Secara terpisah, Menteri Sosial (Mensos), Juliari P Batubara, menyampaikan beberapa program jaring pengaman sosial sudah berjalan. Program yang telah dilaporkan kepada Presiden Joko Widodo (Jokowi), sebagaimana disampaikan Mensos dalam keterangan pers melalui daring, Selasa (7/4), adalah: Pertama, Program Keluarga Harapan (PKH), sesuai bulan ini dari 9,2 juta keluarga penerima manfaat menjadi 10 juta keluarga penerima manfaat, dengan ada kenaikan indeks kurang lebih 25%, dan sudah berjalan; kedua, program sembako atau bantuan pangan nontunai untuk 15 juta dinaikkan menjadi 20 juta keluarga menerima manfaat juga sudah berjalan saat ini.

Program tambahan selain yang sudah berjalan, yakni: Bansos khusus wilayah Jakarta dan wilayah Bodetabek yang berbatasan langsung dengan wilayah Jakarta (DKI Jakarta, Kabupaten Bogor, Kota Depok, Kota Bekasi, Kota Tangerang dan Kota Tangerang Selatan).

“Itu adalah wilayah Bodetabek yang langsung berbatasan dengan DKI, kami akan memberikan bansos khusus berupa sembako, bansos khusus presiden,” ujarnya.

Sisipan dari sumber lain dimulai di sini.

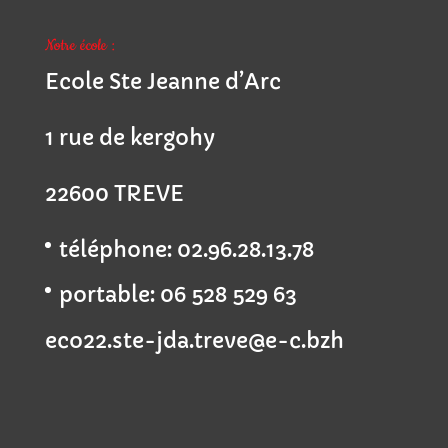
Notre école :
Ecole Ste Jeanne d’Arc
1 rue de kergohy
22600 TREVE
téléphone: 02.96.28.13.78
portable: 06 528 529 63
eco22.ste-jda.treve@e-c.bzh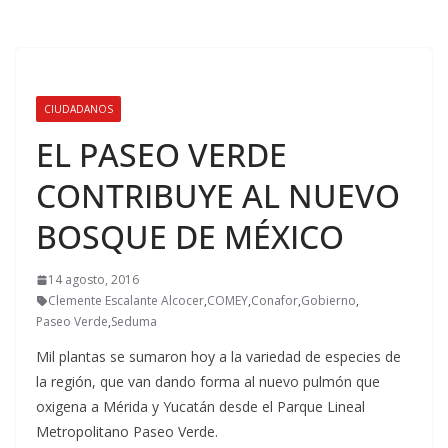
CIUDADANOS
EL PASEO VERDE
CONTRIBUYE AL NUEVO
BOSQUE DE MÉXICO
14 agosto, 2016
Clemente Escalante Alcocer
,
COMEY
,
Conafor
,
Gobierno
,
Paseo Verde
,
Seduma
Mil plantas se sumaron hoy a la variedad de especies de
la región, que van dando forma al nuevo pulmón que
oxigena a Mérida y Yucatán desde el Parque Lineal
Metropolitano Paseo Verde.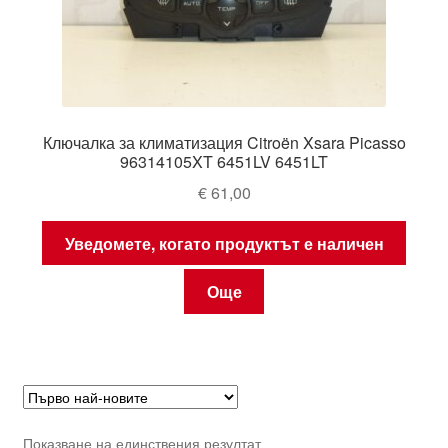
Ключалка за климатизация Citroën Xsara Picasso
96314105XT 6451LV 6451LT
€
61,00
Уведомете, когато продуктът е наличен
Още
Показване на единствения резултат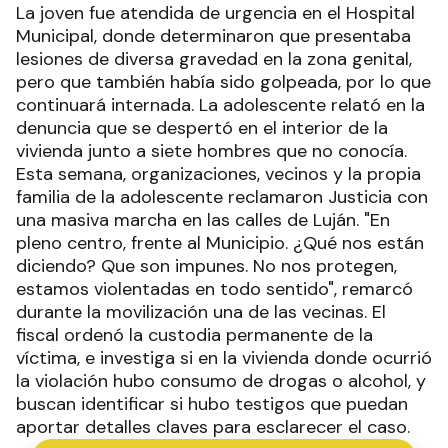
La joven fue atendida de urgencia en el Hospital
Municipal, donde determinaron que presentaba
lesiones de diversa gravedad en la zona genital,
pero que también había sido golpeada, por lo que
continuará internada. La adolescente relató en la
denuncia que se despertó en el interior de la
vivienda junto a siete hombres que no conocía.
Esta semana, organizaciones, vecinos y la propia
familia de la adolescente reclamaron Justicia con
una masiva marcha en las calles de Luján. "En
pleno centro, frente al Municipio. ¿Qué nos están
diciendo? Que son impunes. No nos protegen,
estamos violentadas en todo sentido", remarcó
durante la movilización una de las vecinas. El
fiscal ordenó la custodia permanente de la
víctima, e investiga si en la vivienda donde ocurrió
la violación hubo consumo de drogas o alcohol, y
buscan identificar si hubo testigos que puedan
aportar detalles claves para esclarecer el caso.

Dengan durasi selama tiga bulan yang akan dimulai dalam waktu dua minggu dari sekarang, dia menyampaikan, indeksnya adalah Rp600 ribu per keluarga untuk wilayah-wilayah tersebut.

”Data yang kami gunakan adalah keluarga yang ada di dalam data terpadu kami atau Data Terpadu Kesejahteraan Sosial (DTKS)  kami ditambah tentunya masukan tambahan data-data dari Pemda. Saat ini kami sudah memegang data masukan dari Pemda DKI, baru kemarin kami terima,” katanya.